Please present the lines of the entries below, from the line containing "order: Caryophyllales" through the end of the entries, inclusive, as a Markdown table with the columns Row and Line, leaving out any blank lines.
— start Supplied information —
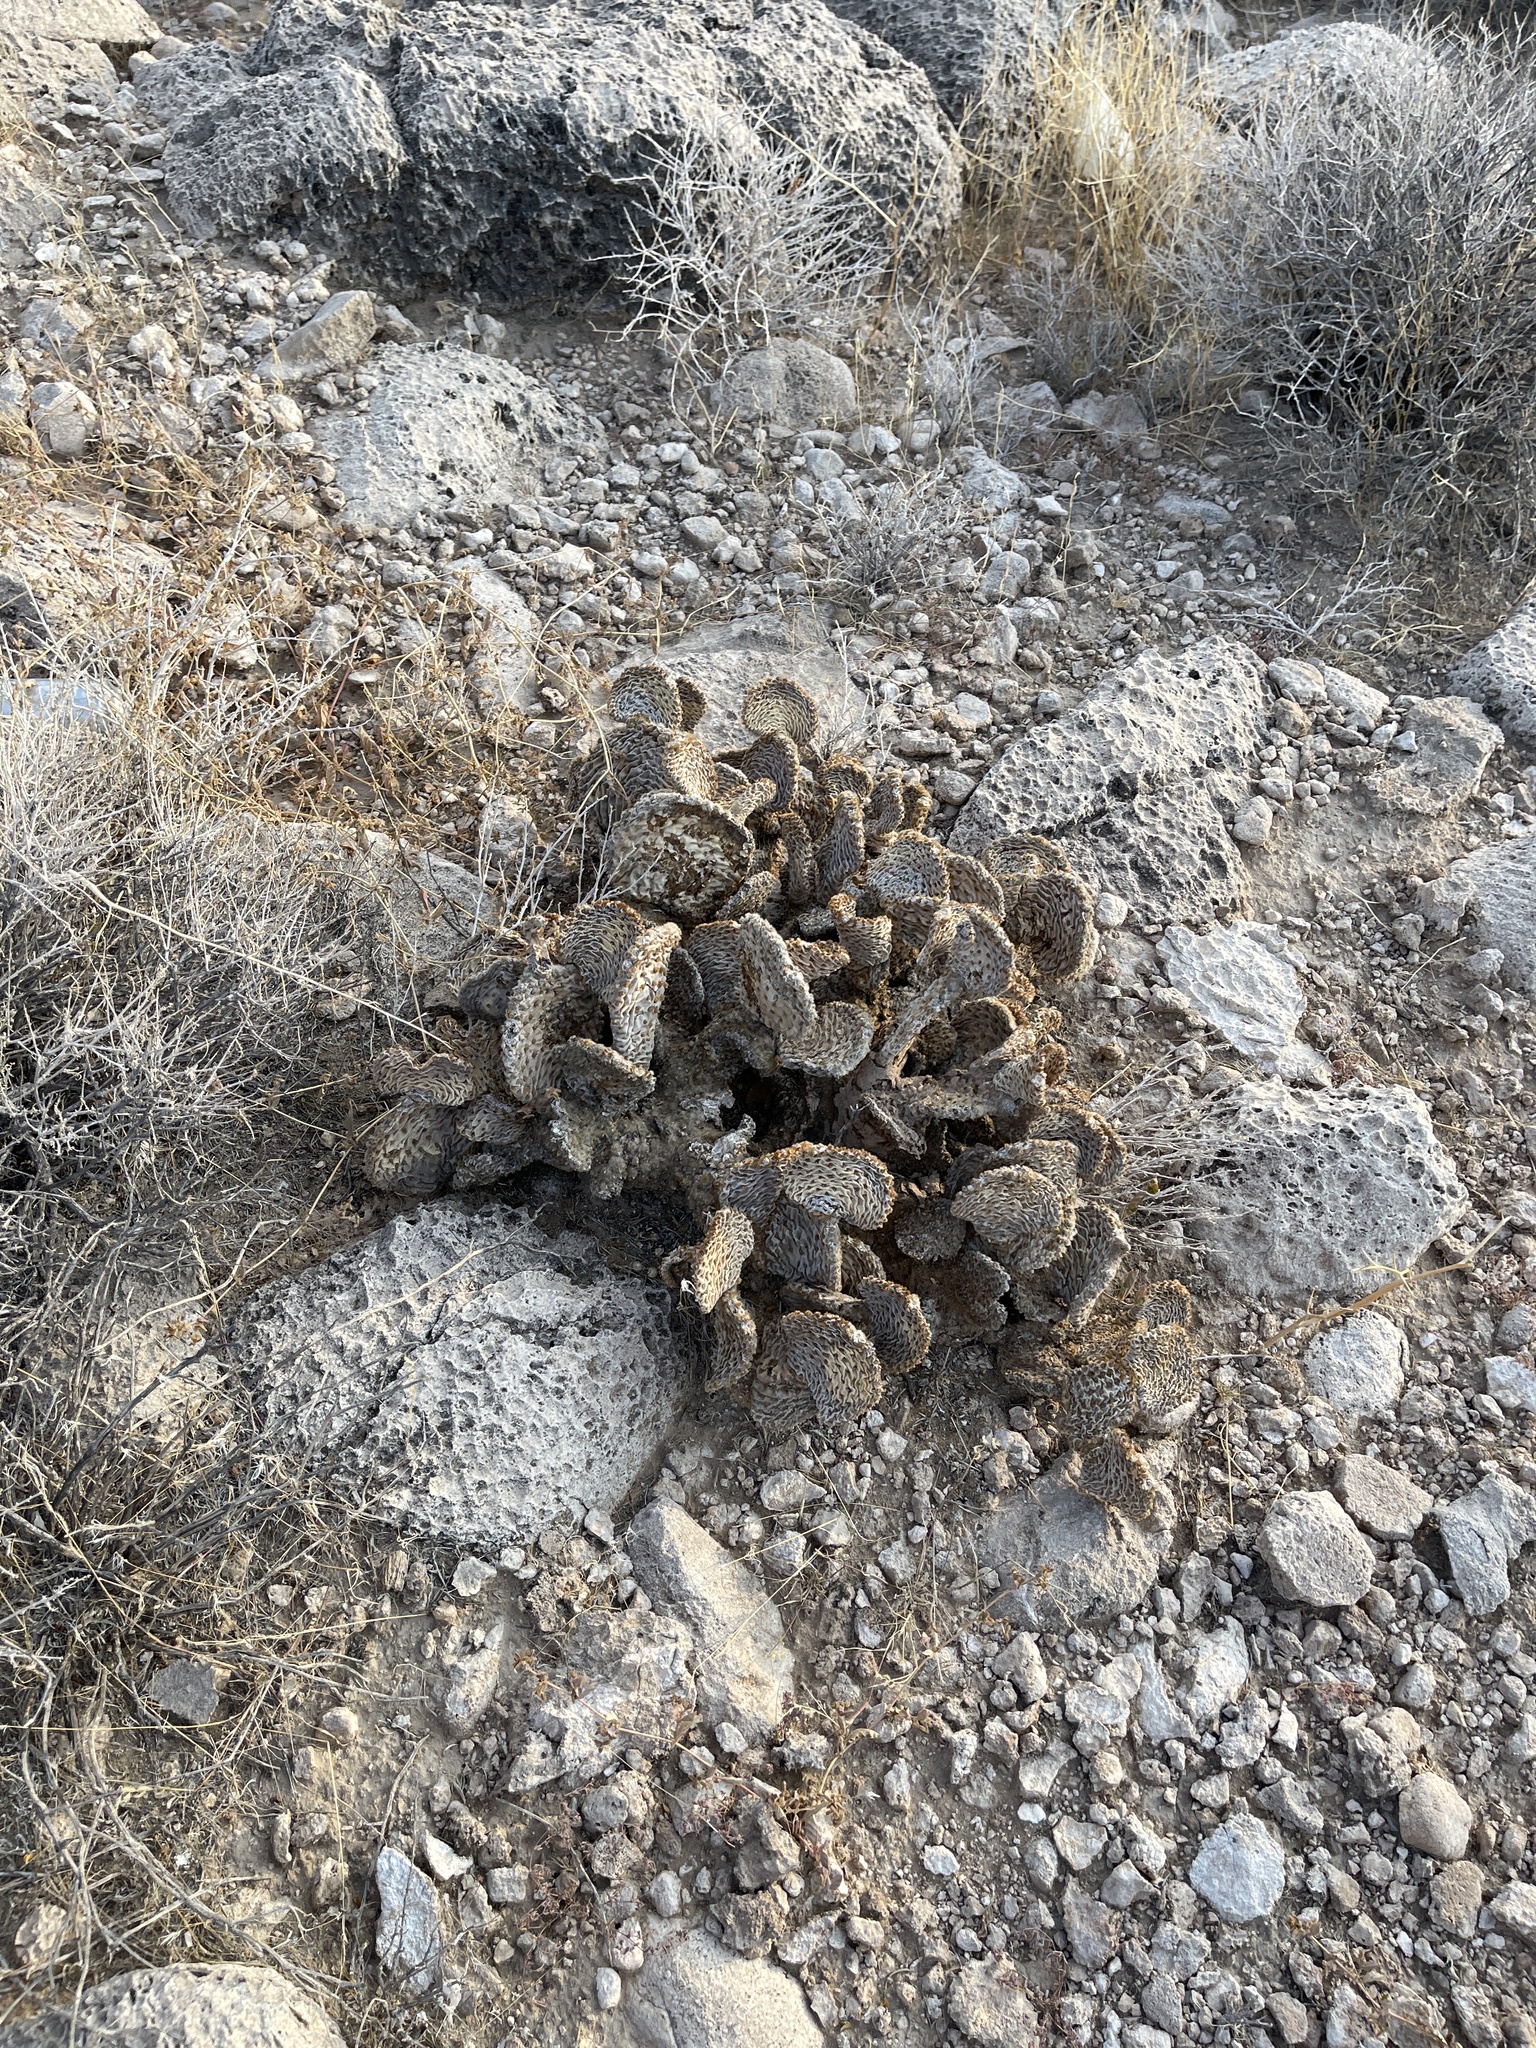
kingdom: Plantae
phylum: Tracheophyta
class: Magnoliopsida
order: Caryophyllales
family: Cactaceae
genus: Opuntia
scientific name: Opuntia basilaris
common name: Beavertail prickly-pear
— end Supplied information —
*Solution for this problem:*
| Row | Line |
|---|---|
| 1 | order: Caryophyllales |
| 2 | family: Cactaceae |
| 3 | genus: Opuntia |
| 4 | scientific name: Opuntia basilaris |
| 5 | common name: Beavertail prickly-pear |